MengerSponge•1mo ago
/usr/bin/humans, presumably
dwa3592•1mo ago
/usr/bin/human/weird, to be precise.
Timwi•1mo ago
Homo peculiaris
mncharity•1mo ago
Since the page didn't load for me several times, and the title is ambiguous, here's the Abstract: Large language models (LLMs) have recently made vast advances in both generating and analyzing textual data. Technical reports often compare LLMs’ outputs with “human” performance on various tests. Here, we ask, “Which humans?” Much of the existing literature largely ignores the fact that humans are a cultural species with substantial psychological diversity around the globe that is not fully captured by the textual data on which current LLMs have been trained. We show that LLMs’ responses to psychological measures are an outlier compared with large-scale cross-cultural data, and that their performance on cognitive psychological tasks most resembles that of people from Western, Educated, Industrialized, Rich, and Democratic (WEIRD) societies but declines rapidly as we move away from these populations (r = -.70). Ignoring cross-cultural diversity in both human and machine psychology raises numerous scientific and ethical issues. We close by discussing ways to mitigate the WEIRD bias in future generations of generative language models.
rokizero•1mo ago
This was submitted 30 months ago. Still interesting. I would be interested if this got 'worse' or 'better' with newer models.
andy99•1mo ago
2023, and using some kind of in-page pdf reader from 2002
wellthisisgreat•1mo ago
It’s 2025 today, Andy :)
Timwi•1mo ago
The website is from 2023.
didgetmaster•1mo ago
Surprise, Surprise. LLMs will respond according to the set of data that their model was trained on!

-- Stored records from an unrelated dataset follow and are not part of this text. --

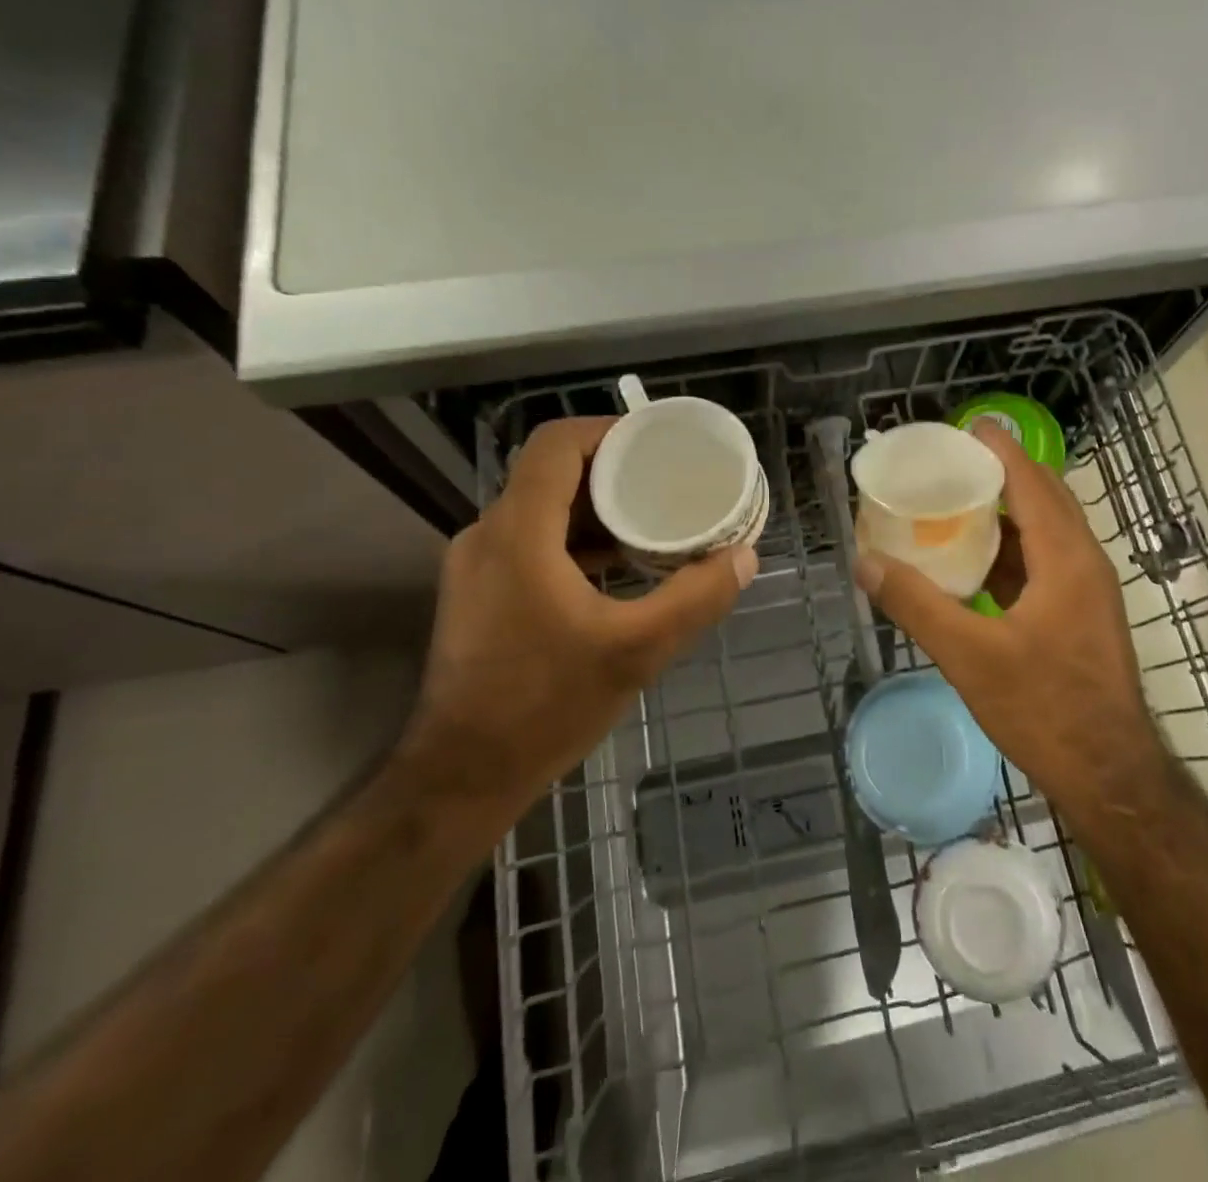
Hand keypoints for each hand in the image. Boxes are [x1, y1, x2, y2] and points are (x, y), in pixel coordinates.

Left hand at [402, 417, 756, 830]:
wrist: (462, 776)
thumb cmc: (546, 706)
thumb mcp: (637, 650)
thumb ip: (696, 597)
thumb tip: (745, 557)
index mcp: (519, 532)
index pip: (555, 444)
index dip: (607, 431)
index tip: (656, 443)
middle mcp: (488, 535)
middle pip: (550, 474)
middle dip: (611, 471)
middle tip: (666, 482)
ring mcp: (477, 566)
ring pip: (540, 509)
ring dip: (594, 509)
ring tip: (650, 522)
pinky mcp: (478, 594)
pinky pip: (531, 542)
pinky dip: (574, 540)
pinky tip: (615, 568)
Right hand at [854, 421, 1164, 834]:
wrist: (1110, 776)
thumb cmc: (1045, 708)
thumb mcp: (970, 656)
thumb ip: (916, 605)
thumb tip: (865, 562)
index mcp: (1066, 558)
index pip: (1032, 482)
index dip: (1001, 450)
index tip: (967, 427)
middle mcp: (1084, 563)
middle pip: (1044, 499)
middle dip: (1002, 475)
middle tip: (952, 465)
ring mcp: (1088, 592)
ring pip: (1046, 533)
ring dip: (1006, 514)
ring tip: (955, 506)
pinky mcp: (1082, 616)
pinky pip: (1045, 563)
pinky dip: (1012, 551)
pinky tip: (975, 565)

While just about every LLM is trained on data that far surpasses the output of just one person, or even a decent sized group; it will still reflect the average sentiment of the corpus of data fed into it.

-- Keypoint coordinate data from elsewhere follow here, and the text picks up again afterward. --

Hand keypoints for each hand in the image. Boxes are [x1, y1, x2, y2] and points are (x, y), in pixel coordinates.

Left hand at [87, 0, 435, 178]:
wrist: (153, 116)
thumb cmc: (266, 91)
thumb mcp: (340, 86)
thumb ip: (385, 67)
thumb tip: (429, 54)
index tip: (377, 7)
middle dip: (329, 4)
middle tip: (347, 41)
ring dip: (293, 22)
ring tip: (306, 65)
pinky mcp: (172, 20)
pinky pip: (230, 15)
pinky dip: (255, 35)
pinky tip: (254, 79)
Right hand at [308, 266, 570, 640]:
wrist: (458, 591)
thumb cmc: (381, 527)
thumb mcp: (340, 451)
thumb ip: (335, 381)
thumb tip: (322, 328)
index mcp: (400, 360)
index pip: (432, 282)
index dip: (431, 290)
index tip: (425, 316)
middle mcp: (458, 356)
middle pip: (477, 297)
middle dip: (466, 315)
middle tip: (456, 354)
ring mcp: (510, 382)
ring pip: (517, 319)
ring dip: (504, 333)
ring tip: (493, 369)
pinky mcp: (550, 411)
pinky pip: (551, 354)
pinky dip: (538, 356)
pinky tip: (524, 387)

If the bulk of the training data was scraped from websites created in 'WEIRD' countries, then it's responses will largely mimic their culture.

cathyreisenwitz•1mo ago
I wonder whether it might be useful to the continued existence of humanity to correct for the individualism bias in WEIRD countries with some collectivism
levocardia•1mo ago
I think it is mostly a good thing that LLMs have "WEIRD" values. We are at a very fortuitous point in history, where the modal position in extant written text is classically liberal and believes in respecting human rights. Virtually no other point in history would be that way, and a true modal position among values and moral beliefs held among all 8 billion people currently alive on earth -- much less the modal position among all ~100 billion humans ever -- would, I'd hazard to guess, not be a very nice place to end up.
g8oz•1mo ago
The extant text also encodes Western hypocrisies and blind spots.
daymanstep•1mo ago
If you go back 200 years, you'll be smack bang in the middle of the Enlightenment with thinkers like Kant and Jeremy Bentham.

You could argue that if you trained LLMs on only texts from that time period, you would get something even more "classically liberal" or human-rights-respecting

rexpop•1mo ago
You're foolishly myopic if you think your ideology coincides with the global historical best. Have a little humility and consider that there are concepts you haven't even heard of that might be better.
buildsjets•1mo ago
Denisovans, clearly.
OrionNox•1mo ago
They deliberately picked "weird". That tells you enought about their ideological position and bias.